3 Blog posts to say “Hey I’m running on my site load balanced using ARR”. This is the third and hopefully last blog post for tonight. I posted two other posts tonight:
- Discusses the first stage of Applied Innovations Cloud Initiative.
- Discusses ARR & Load balancing.
All of this was to explain how I’m running my website currently (which I tend to test everything on first so I break it a lot but you have to break eggs to make cake, right?).
ARR or Application Request Routing is a new extension to IIS7 that allows you to turn a Windows Server (or VPS as in my case) into an Application Aware Load Balancer with such features as offloading compression and SSL encryption!
How I’m running JessCoburn.com
For the past year and a half, JessCoburn.com has (and continues to) run on a shared web hosting server that runs IIS7 on top of Windows Server 2008. My site is treated identically to how my customers sites are treated as I firmly believe in eating your own dog food (no not ALPO but using the same services you sell). The site makes use of FastCGI to run the PHP engine and backends to a shared MySQL server. All of our shared web servers connect to the SQL servers via a private dedicated gigabit network for optimal performance. In addition, I make use of expiry headers for output caching of my images and also use the wordpress plugin supercache to reduce my reliance on MySQL queries so my pages render faster. So that’s why it’s been fast, I think you’d agree that’s pretty well optimized for a Windows shared hosting website (same thing you could for as little as $8.33 a month with one of our Windows hosting accounts.. Sure it’s optimized but there’s still a problem.
What’s the problem with JessCoburn.com?
The problem is my web site runs on a single web server. This means if there’s maintenance on the box (don’t worry we do this during load traffic times) there’s still potentially downtime. This also means if my site ever gets popular enough to make the first page of DIGG or REDDIT (use those social bookmarks please) then no matter how much I optimize my site on that one web server, I could have a problem… These are the trade-offs we accept with shared hosting (today).
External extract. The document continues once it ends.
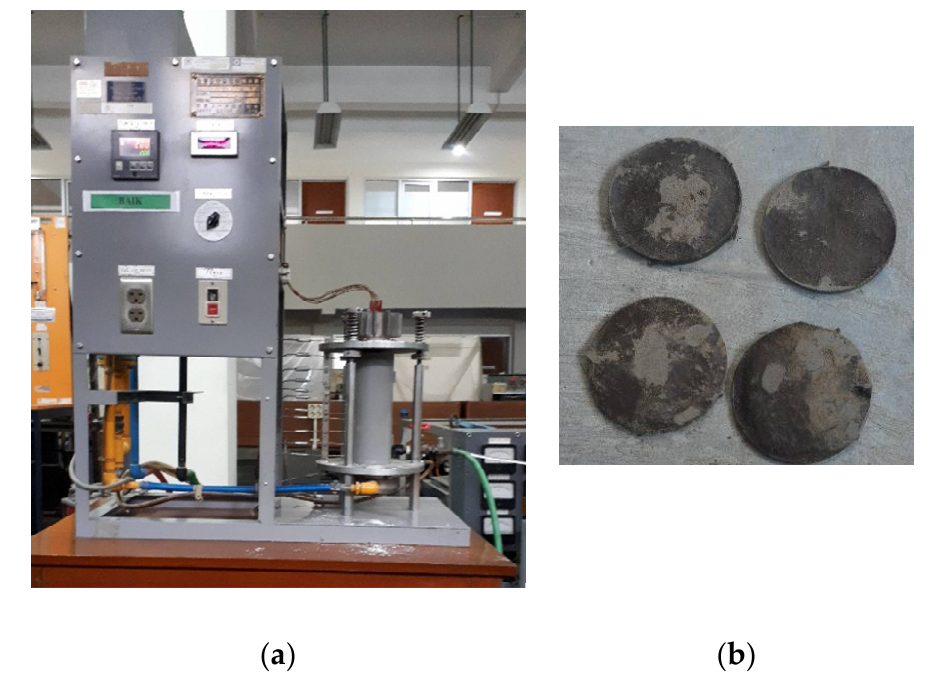
Figure 4. Thermal conductivity test ( a ) and the specimen ( b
But what if, I could run JessCoburn.com on multiple web servers and load balance them? Yeah who’s going to go out and spend 20K to load balance his little wordpress blog (the profit margins aren’t that good you know). Well thanks to our own cloud computing initiative and the good folks on the IIS Team at Microsoft I can do just that for peanuts! Today!
My new configuration
I have a Windows 2008 VPS running IIS7 with ARR 2.0 Beta 2 on it. It’s of course running on our High Availability Managed Windows VPS Hosting Cluster. I also have JessCoburn.com still running on the shared Windows Hosting server running on IIS7 and I setup another VPS server running on top of Virtuozzo running Windows 2003 and copied the site there. Just to show that you can route requests to any kind of server. Both servers back end to the same MySQL server.
All requests for JessCoburn.com come into the ARR server and it then proxies these requests between the Shared Server and the Win2003 VPS server. In the event one of the sites crashes, is down or has problems, ARR will redirect all requests to the other server.